A distanza di oltre due secoli dalla sua morte, il Giovane Favoloso, come tutti lo chiamavano, continua non solo a essere uno dei poeti più apprezzati e conosciuti al mondo, ma soprattutto dietro il suo nome, dietro le sue proprietà, dietro la sua arte, oggi abilmente gestite dagli eredi, si è generato negli anni un vero e proprio giro di affari che racconta come l’Italia sia capace di costruire una straordinaria continuità, in questo caso un vero e proprio brand dietro il nome e la storia di un grande personaggio della nostra letteratura.

Il Giovane Favoloso altri non è, lo avrete capito, Giacomo Leopardi, genio assoluto che ci lascia prematuramente agli inizi dell’Ottocento. La sua è una eredità culturale immensa, eterna. Un palazzo, i terreni ad esso circostanti, un vigneto, la produzione di olio, nonché tutti i manufatti e le opere straordinarie contenute nel suo palazzo di Recanati.

Valore oggi? Incredibile ma vero 1,4 miliardi di euro. Tutto nelle mani di una sola donna, Olimpia, che gestisce tutto il patrimonio con capacità manageriali straordinarie.

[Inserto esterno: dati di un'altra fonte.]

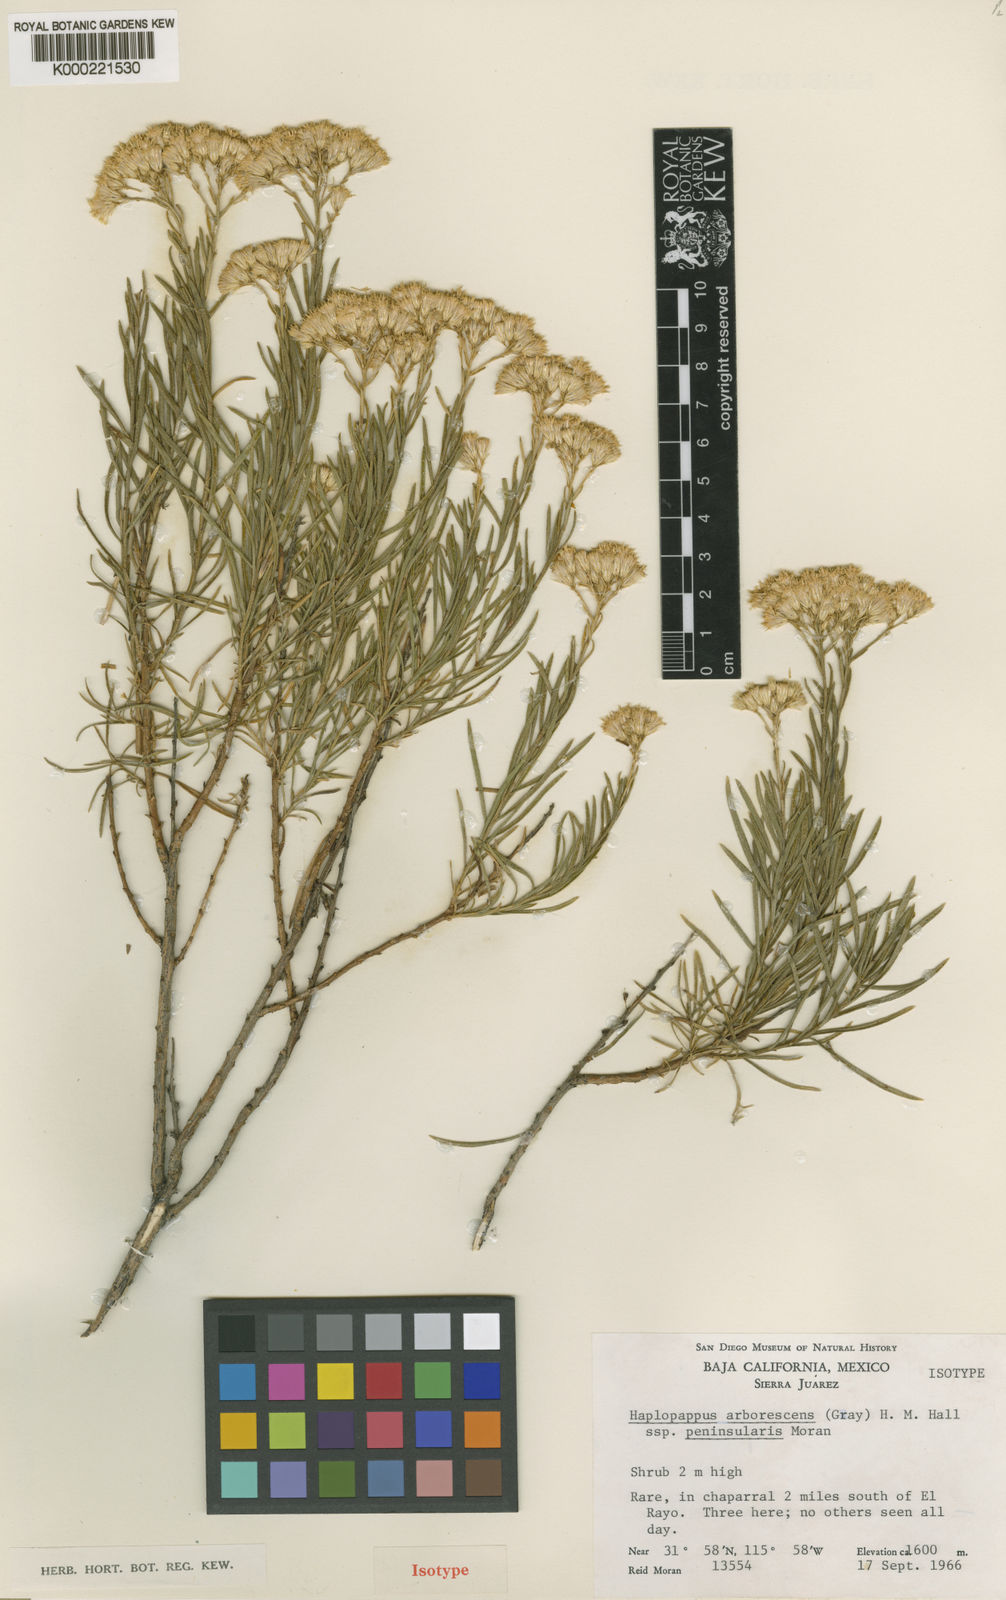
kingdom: Plantae
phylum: Tracheophyta
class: Magnoliopsida
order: Asterales
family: Asteraceae
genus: Ericameria
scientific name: Ericameria arborescens
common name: Goldenfleece
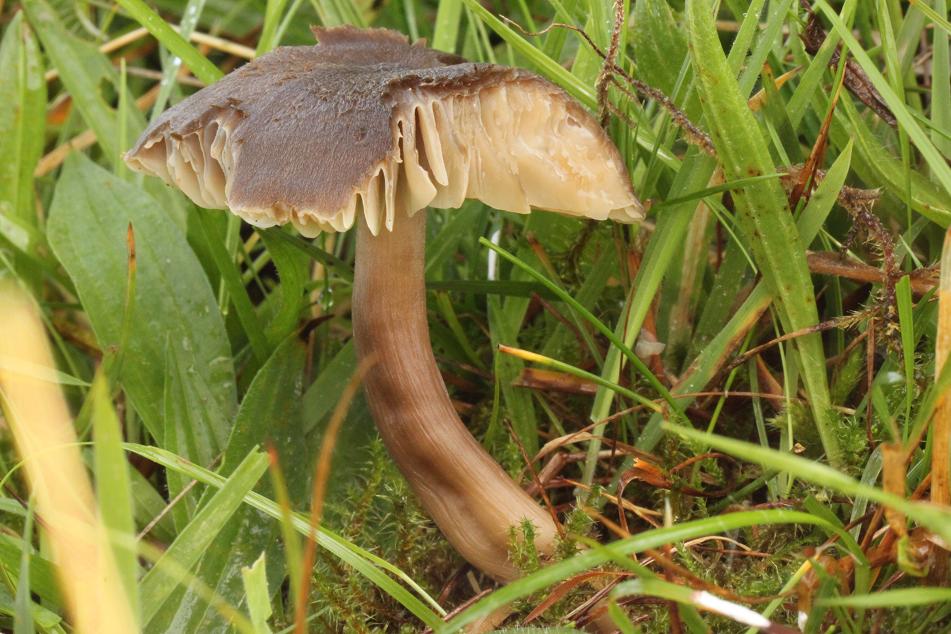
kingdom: Fungi
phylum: Basidiomycota
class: Agaricomycetes
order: Agaricales
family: Hygrophoraceae
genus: Neohygrocybe
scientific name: Neohygrocybe nitrata
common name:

Olimpia è figlia del conte Vanni, scomparso nel 1999, l’ultima grande figura di spicco degli eredi Leopardiani. Vanni a sua volta era nipote diretto di Pierfrancesco I, il fratellino, l’ultimo della stirpe diretta di Giacomo. A lui si devono, per fortuna, tutti gli eredi successivi.

Perché come noto il sommo Giacomo non ebbe figli e con la sua morte, se non avesse avuto un fratello, si sarebbe conclusa in anticipo la dinastia.

Secondo i dati della Regione Marche la presenza dei turisti nel territorio è cresciuta di oltre il 20% in quattro anni: passando da circa 83 mila presenze del 2014 a più di 100 mila visitatori nel 2018. Se il film di Martone ha fatto da traino “presentando” Leopardi anche a chi lo aveva incontrato distrattamente a scuola, di più hanno inciso le iniziative di Olimpia Leopardi discendente del Poeta che promuove la conoscenza dell’opera del poeta. La famiglia, che risale al XII secolo, da sempre fonda il suo “core business” sull’impresa agricola: circa 300 ettari di terreno, tra Ancona e Recanati. Condizione che consente di reinvestire le risorse che derivano dalla gestione del brand nella valorizzazione del patrimonio Leopardiano.